Brief = Edit the text of all the items below, replacing "WHITE LINE" with "BLACK LINE" and leaving every other line unchanged. Leave the pictures out of your answer.

Saved data entries =
════

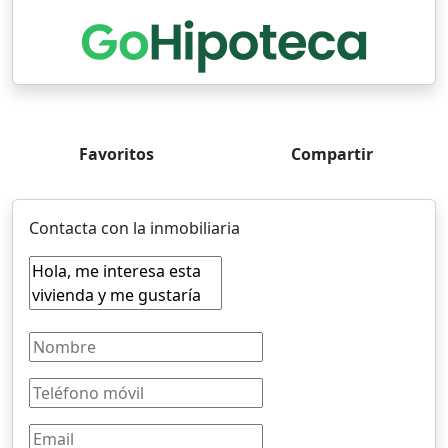
Favoritos
Compartir
Contacta con la inmobiliaria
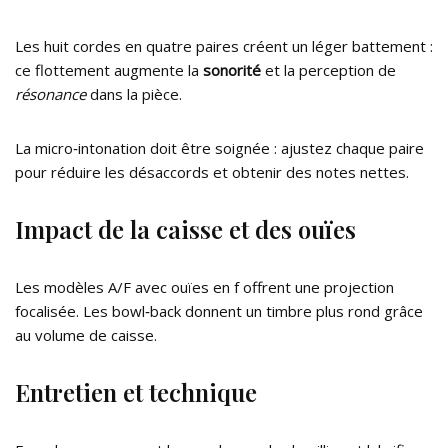
Les huit cordes en quatre paires créent un léger battement :
ce flottement augmente la
sonorité
et la perception de
résonance
dans la pièce.
La micro‑intonation doit être soignée : ajustez chaque paire
pour réduire les désaccords et obtenir des notes nettes.
Impact de la caisse et des ouïes
Les modèles A/F avec ouïes en f offrent une projection
focalisée. Les bowl‑back donnent un timbre plus rond grâce
au volume de caisse.
Entretien et technique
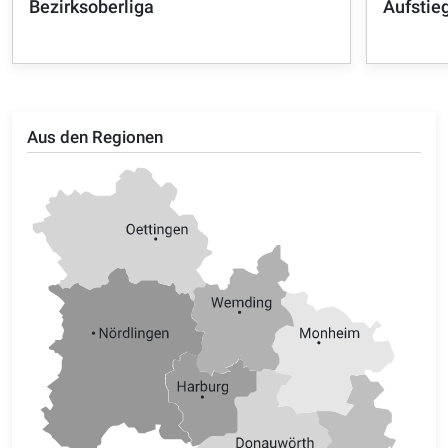
Bezirksoberliga
Aufstieg
Aus den Regionen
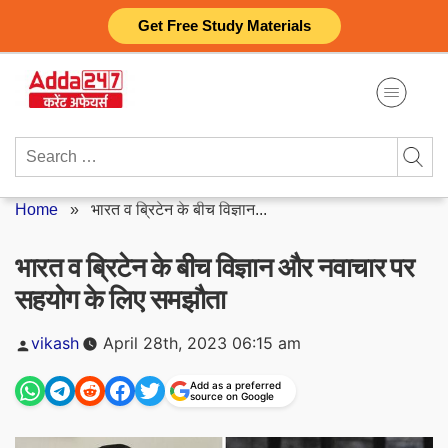
Skip
Get Free Study Materials
to
content
Search
for:
Home
»
भारत व ब्रिटेन के बीच विज्ञान...
भारत व ब्रिटेन के बीच विज्ञान और नवाचार पर
सहयोग के लिए समझौता
Posted
vikash
April 28th, 2023 06:15 am
by
Add as a preferred
source on Google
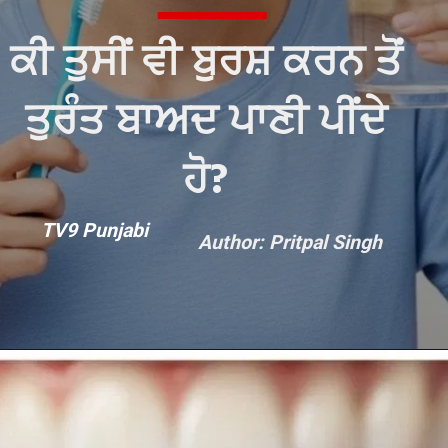
ਕੀ ਤੁਸੀਂ ਵੀ ਬੁਰਸ਼ ਕਰਨ ਤੋਂ
ਤੁਰੰਤ ਬਾਅਦ ਪਾਣੀ ਪੀਂਦੇ
ਹੋ?
TV9 Punjabi
Author: Pritpal Singh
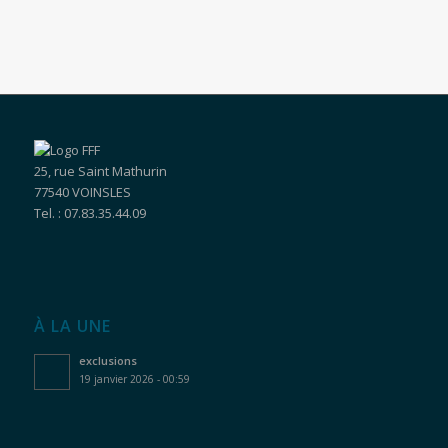
25, rue Saint Mathurin
77540 VOINSLES
Tel. : 07.83.35.44.09
À LA UNE
exclusions
19 janvier 2026 - 00:59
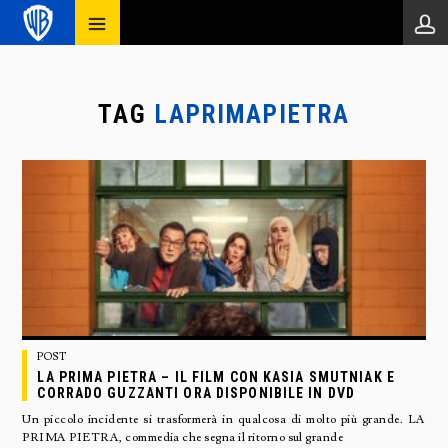
TAG
LAPRIMAPIETRA
POST
LA PRIMA PIETRA – IL FILM CON KASIA SMUTNIAK E
CORRADO GUZZANTI ORA DISPONIBILE IN DVD
Un piccolo incidente si trasformerà in qualcosa di molto più grande. LA
PRIMA PIETRA, commedia che segna il ritorno sul grande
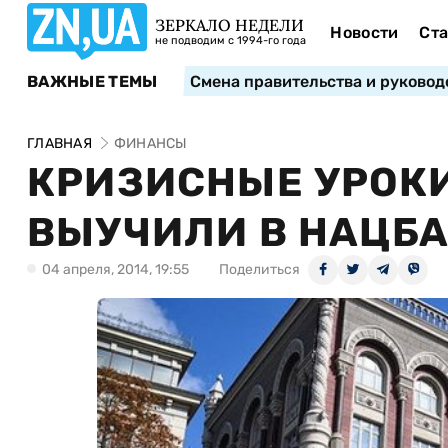
ЗЕРКАЛО НЕДЕЛИ
Новости
Ста
не подводим с 1994-го года
ВАЖНЫЕ ТЕМЫ
Смена правительства и руковод
ГЛАВНАЯ
ФИНАНСЫ
КРИЗИСНЫЕ УРОКИ
ВЫУЧИЛИ В НАЦБ
04 апреля, 2014, 19:55
Поделиться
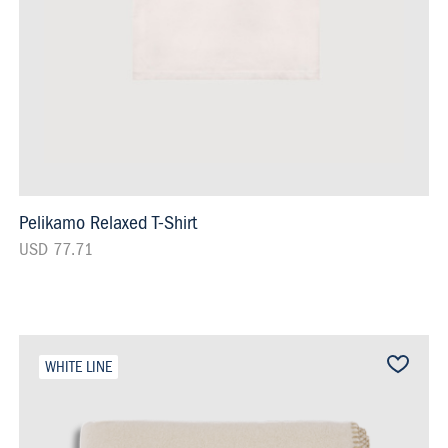
Pelikamo Relaxed T-Shirt
USD 77.71
WHITE LINE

════

Reply to the task =
Favoritos
Compartir
Contacta con la inmobiliaria
Les huit cordes en quatre paires créent un léger battement :
ce flottement augmente la
sonorité
et la perception de
résonance
dans la pièce.
La micro‑intonation doit être soignée : ajustez chaque paire
pour réduire les désaccords et obtenir des notes nettes.
Impact de la caisse et des ouïes
Les modèles A/F avec ouïes en f offrent une projection
focalisée. Les bowl‑back donnent un timbre plus rond grâce
au volume de caisse.
Entretien et technique
Bezirksoberliga
Aufstieg
Aus den Regionen
Skip
Get Free Study Materials
to
content
Search
for:
Home
»
भारत व ब्रिटेन के बीच विज्ञान...
भारत व ब्रिटेन के बीच विज्ञान और नवाचार पर
सहयोग के लिए समझौता
Posted
vikash
April 28th, 2023 06:15 am
by
Add as a preferred
source on Google
ਕੀ ਤੁਸੀਂ ਵੀ ਬੁਰਸ਼ ਕਰਨ ਤੋਂ
ਤੁਰੰਤ ਬਾਅਦ ਪਾਣੀ ਪੀਂਦੇ
ਹੋ?
TV9 Punjabi
Author: Pritpal Singh
25, rue Saint Mathurin
77540 VOINSLES
Tel. : 07.83.35.44.09
À LA UNE
exclusions
19 janvier 2026 - 00:59
TAG
LAPRIMAPIETRA
POST
LA PRIMA PIETRA – IL FILM CON KASIA SMUTNIAK E
CORRADO GUZZANTI ORA DISPONIBILE IN DVD
Un piccolo incidente si trasformerà in qualcosa di molto più grande. LA
PRIMA PIETRA, commedia che segna il ritorno sul grande
ЗЕРКАЛО НЕДЕЛИ
Новости
Ста
не подводим с 1994-го года
ВАЖНЫЕ ТЕМЫ
Смена правительства и руковод
ГЛАВНАЯ
ФИНАНСЫ
КРИЗИСНЫЕ УРОКИ
ВЫУЧИЛИ В НАЦБ
04 апреля, 2014, 19:55
Поделиться
Pelikamo Relaxed T-Shirt
USD 77.71
BLACK LINE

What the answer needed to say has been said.